Nov
15
Les obligations des sites comparateur de prix

Dans un arrêt en date du 21 octobre 2010 (signalé par le site pc-inpact.com), la Cour d'Appel de Dijon s'est prononcée sur la licéité des sites comparateurs de prix.

L'histoire :

Le société Kelkoo édite un site Internet offrant un service d'annuaire et de guide d'achat en ligne.
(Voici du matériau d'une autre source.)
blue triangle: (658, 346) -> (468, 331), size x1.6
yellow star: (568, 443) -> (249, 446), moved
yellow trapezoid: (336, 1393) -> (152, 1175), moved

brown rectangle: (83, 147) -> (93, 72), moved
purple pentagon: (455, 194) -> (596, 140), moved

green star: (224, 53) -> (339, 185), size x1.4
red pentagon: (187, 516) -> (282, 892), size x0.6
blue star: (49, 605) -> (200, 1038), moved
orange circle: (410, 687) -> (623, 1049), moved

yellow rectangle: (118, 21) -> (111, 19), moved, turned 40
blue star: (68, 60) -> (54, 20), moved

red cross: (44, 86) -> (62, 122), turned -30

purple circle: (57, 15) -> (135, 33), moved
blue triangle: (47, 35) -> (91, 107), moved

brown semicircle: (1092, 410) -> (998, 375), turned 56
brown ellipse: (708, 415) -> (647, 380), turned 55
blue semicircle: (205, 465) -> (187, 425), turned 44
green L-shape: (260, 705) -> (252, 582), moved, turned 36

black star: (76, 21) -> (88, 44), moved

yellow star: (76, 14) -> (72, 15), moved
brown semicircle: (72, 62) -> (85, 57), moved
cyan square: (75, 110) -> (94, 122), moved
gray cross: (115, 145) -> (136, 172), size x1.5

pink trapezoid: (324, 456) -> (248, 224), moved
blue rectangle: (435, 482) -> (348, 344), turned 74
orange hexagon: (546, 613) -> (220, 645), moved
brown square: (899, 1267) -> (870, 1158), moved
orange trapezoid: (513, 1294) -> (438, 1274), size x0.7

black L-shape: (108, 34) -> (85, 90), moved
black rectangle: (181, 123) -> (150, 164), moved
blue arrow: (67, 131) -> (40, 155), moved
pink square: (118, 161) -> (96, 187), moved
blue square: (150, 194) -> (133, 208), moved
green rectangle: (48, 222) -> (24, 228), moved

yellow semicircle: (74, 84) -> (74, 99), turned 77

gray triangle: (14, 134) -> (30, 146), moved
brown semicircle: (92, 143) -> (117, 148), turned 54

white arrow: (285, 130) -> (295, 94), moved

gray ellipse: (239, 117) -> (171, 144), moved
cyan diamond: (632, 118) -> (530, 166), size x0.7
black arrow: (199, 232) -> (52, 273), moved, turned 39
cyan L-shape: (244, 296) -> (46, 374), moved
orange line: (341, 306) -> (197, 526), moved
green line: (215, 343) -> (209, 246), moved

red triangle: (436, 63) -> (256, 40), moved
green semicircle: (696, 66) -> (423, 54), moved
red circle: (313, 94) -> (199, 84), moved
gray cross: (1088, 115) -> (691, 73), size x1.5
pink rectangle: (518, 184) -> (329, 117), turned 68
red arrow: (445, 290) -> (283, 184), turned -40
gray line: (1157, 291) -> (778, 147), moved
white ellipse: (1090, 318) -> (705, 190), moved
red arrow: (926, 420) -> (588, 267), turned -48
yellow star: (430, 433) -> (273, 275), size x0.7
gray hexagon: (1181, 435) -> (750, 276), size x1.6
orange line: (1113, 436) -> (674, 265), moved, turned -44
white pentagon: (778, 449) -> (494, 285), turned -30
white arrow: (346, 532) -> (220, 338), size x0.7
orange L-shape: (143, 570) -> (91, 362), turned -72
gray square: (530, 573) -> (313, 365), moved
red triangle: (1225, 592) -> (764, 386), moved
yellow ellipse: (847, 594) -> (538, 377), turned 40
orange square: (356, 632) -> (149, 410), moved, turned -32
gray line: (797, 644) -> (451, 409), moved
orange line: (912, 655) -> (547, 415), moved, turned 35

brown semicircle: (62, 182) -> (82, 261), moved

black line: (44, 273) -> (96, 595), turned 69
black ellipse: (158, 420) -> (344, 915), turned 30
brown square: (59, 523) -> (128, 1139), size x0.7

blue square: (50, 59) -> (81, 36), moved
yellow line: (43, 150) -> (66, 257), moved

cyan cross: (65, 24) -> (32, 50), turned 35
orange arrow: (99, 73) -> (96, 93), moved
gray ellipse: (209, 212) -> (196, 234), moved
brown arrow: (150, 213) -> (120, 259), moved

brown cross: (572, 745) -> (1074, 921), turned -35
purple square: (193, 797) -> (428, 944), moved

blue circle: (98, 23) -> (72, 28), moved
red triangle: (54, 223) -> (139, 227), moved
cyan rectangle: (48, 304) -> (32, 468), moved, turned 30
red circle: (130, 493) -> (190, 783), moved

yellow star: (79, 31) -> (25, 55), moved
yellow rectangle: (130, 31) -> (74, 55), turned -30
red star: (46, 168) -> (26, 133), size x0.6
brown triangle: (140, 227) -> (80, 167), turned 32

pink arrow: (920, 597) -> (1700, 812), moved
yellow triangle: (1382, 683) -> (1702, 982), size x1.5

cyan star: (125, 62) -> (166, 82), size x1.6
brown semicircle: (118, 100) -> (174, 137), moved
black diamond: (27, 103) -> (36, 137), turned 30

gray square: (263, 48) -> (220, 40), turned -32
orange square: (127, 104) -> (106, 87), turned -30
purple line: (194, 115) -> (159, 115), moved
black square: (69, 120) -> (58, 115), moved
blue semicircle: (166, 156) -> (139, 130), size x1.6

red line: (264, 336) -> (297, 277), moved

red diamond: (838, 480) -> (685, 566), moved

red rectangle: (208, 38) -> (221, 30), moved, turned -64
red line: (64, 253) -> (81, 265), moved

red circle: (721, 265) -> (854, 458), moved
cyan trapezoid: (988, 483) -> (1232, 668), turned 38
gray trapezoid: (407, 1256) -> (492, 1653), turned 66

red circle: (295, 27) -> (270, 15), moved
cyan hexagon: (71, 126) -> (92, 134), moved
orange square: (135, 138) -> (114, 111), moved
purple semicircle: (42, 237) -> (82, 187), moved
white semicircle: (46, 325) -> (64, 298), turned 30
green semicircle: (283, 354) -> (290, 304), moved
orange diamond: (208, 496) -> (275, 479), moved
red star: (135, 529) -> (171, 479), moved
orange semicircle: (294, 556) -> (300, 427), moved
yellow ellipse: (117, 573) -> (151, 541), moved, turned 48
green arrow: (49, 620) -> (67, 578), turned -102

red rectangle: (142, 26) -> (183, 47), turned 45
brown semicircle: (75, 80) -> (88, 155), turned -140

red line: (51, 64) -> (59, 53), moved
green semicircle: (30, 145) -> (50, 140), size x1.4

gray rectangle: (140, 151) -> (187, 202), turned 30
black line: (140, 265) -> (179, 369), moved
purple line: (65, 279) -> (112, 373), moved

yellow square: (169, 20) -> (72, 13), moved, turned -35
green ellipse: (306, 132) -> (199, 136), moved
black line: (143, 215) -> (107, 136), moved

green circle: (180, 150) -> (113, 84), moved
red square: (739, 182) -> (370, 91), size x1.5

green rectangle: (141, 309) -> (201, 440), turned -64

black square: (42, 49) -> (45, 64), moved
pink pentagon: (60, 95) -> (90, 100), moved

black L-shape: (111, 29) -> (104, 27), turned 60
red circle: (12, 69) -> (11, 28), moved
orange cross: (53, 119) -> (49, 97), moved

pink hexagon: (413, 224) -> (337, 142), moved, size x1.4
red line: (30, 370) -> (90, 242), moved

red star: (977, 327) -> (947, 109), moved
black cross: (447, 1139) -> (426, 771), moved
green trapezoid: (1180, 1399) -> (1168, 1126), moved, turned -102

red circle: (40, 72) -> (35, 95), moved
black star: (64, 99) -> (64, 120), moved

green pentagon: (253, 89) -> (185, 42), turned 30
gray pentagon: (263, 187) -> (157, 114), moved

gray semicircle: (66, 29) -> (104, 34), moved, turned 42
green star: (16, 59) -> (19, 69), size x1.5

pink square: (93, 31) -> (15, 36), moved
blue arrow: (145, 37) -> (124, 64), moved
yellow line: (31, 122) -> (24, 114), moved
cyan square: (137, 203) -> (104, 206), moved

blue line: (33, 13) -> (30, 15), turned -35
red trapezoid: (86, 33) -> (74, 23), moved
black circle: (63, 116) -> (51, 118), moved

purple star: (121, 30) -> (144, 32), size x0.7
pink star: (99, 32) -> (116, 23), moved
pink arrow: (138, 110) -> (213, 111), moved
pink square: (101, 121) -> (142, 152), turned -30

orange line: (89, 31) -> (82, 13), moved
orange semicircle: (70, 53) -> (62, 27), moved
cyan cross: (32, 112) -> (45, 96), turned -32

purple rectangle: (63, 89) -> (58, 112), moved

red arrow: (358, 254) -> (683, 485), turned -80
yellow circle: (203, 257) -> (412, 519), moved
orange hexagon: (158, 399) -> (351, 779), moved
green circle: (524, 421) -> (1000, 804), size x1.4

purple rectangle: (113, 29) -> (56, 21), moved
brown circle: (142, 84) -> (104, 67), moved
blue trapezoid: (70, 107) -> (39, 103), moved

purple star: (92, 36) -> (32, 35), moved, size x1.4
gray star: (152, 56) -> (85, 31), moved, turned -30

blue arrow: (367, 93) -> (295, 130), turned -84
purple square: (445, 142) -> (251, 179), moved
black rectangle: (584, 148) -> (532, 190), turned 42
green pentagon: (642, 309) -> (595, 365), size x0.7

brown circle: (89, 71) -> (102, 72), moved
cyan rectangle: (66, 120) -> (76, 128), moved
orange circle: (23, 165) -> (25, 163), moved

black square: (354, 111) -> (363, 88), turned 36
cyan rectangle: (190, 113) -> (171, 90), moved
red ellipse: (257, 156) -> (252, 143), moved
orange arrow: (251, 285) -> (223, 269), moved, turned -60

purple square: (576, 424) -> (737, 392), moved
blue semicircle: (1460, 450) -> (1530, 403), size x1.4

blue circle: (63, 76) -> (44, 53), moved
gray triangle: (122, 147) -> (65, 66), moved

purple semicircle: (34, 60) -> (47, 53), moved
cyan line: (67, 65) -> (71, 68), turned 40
Le mode de fonctionnement économique du site est le suivant : les sociétés clientes de la société Kelkoo la rémunère afin qu'elle présente sur son site Internet les informations relatives aux produits qu'ils proposent à la vente, les prix correspondant, les liens hypertextes renvoyant vers les sites Internet desdits clients.

Dans ce contexte contractuel, la société Kelkoo assigne devant le Tribunal de Commerce de Romans sur Isère une de ses clientes, la société CONCURRENCE, pour obtenir le règlement de factures impayées.

La Société CONCURRENCE se défend en accusant Kelkoo de se rendre coupable de publicité trompeuse, notamment en ce qu'elle prétend que l'on peut trouver les "meilleurs prix" sur son site et que ces derniers sont "inférieurs de 20 %" à ceux des magasins traditionnels.

La problématique juridique : un site comparateur de prix doit-il respecter les règles relatives à la publicité ?

La cour d'appel de Dijon a considéré que la société Kelkoo édite un site publicitaire (ce que la société Kelkoo contestait assez maladroitement puisqu'elle reconnaissait par ailleurs faire figurer sur son site des affirmations publicitaires "hyperboliques").

Les juges affirment aussi et surtout que la société Kelkoo suit une pratique qualifiée de "trompeuse" dans la mesure où :

- elle ne s'identifie pas suffisamment clairement comme un site publicitaire alors qu'elle avait déjà été condamnée à le faire par un arrêt de la Cour d'appel de Versailles en date du 25 juin 2008 (cf. droit-finances.commentcamarche.net) ;

- elle ne met à pas à jour suffisamment souvent les prix et disponibilités des articles recensés sur son site ;

- elle ne mentionne pas les périodes de validités des offres de ses clients, le coût des frais de port ou les caractéristiques essentielles des produits vendus ;

- elle prétend avoir développé une technologie de robots fouineurs ("kelkoo sniffer") qui rechercheraient les meilleurs sur les sites référencés ou non.

Les magistrats ont donc enjoint sous astreinte de 1.000 € par infractions constatées à la société Kelkoo à se conformer notamment au droit de la consommation.